Start of Data records
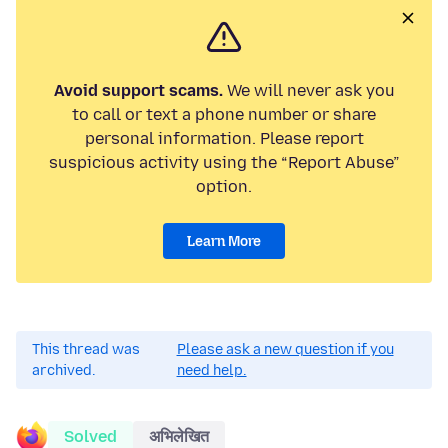
Avoid support scams.
We will never ask you
to call or text a phone number or share
personal information. Please report
suspicious activity using the “Report Abuse”
option.
Learn More
This thread was
Please ask a new question if you
archived.
need help.
Solved
अभिलेखित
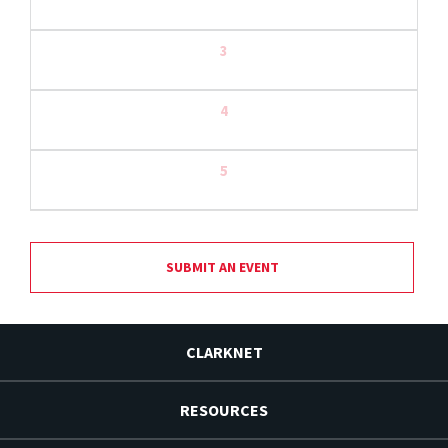
3
4
5
SUBMIT AN EVENT
CLARKNET
RESOURCES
End of Data records
Work instruction - Wherever a picture sits among the entries, drop it and set down every other part exactly.

Task response -
Avoid support scams.
We will never ask you
to call or text a phone number or share
personal information. Please report
suspicious activity using the “Report Abuse”
option.
Learn More
This thread was
Please ask a new question if you
archived.
need help.
Solved
अभिलेखित
3
4
5
SUBMIT AN EVENT
CLARKNET
RESOURCES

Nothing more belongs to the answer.